**Material shown:**

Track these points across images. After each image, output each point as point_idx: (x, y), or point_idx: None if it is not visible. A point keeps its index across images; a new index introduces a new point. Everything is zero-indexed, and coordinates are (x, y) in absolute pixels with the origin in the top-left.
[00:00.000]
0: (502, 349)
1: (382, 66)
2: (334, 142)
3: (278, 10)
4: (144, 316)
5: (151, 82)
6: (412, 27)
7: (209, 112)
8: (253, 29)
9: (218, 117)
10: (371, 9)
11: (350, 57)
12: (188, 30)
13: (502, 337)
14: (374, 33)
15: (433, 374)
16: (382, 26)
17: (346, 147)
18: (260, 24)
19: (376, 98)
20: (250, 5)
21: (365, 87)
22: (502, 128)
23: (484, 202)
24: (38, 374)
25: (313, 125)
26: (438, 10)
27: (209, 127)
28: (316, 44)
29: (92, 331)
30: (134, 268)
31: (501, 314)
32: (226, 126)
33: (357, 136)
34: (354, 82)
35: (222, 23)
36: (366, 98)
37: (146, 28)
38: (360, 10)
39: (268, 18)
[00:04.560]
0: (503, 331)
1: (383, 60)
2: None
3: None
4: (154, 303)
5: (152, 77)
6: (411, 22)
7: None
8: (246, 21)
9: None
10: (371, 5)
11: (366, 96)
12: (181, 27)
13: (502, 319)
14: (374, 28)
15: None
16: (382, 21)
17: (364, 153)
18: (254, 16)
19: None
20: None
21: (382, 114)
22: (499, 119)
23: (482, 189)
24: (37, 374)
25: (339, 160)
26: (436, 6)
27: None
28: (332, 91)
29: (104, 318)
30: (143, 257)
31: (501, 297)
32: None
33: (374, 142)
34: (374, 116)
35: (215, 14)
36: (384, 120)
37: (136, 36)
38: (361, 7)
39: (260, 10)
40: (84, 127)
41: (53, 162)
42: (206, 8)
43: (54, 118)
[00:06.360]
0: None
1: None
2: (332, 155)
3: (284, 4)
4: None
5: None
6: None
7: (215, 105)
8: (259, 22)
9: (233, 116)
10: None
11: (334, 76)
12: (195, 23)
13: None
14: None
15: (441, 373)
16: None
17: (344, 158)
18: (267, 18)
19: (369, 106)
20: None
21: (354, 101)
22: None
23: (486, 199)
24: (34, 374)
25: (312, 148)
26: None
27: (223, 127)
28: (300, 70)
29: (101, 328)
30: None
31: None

**Description of the task:**
Would you print exactly and only the lines of the material above that run from the line with "16: (382, 26)" through the line with "33: (357, 136)", both included?

**Reply:**
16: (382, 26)
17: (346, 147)
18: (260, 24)
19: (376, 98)
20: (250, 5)
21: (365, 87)
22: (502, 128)
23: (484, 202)
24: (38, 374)
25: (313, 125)
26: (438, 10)
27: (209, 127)
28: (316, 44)
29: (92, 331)
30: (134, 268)
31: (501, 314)
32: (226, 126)
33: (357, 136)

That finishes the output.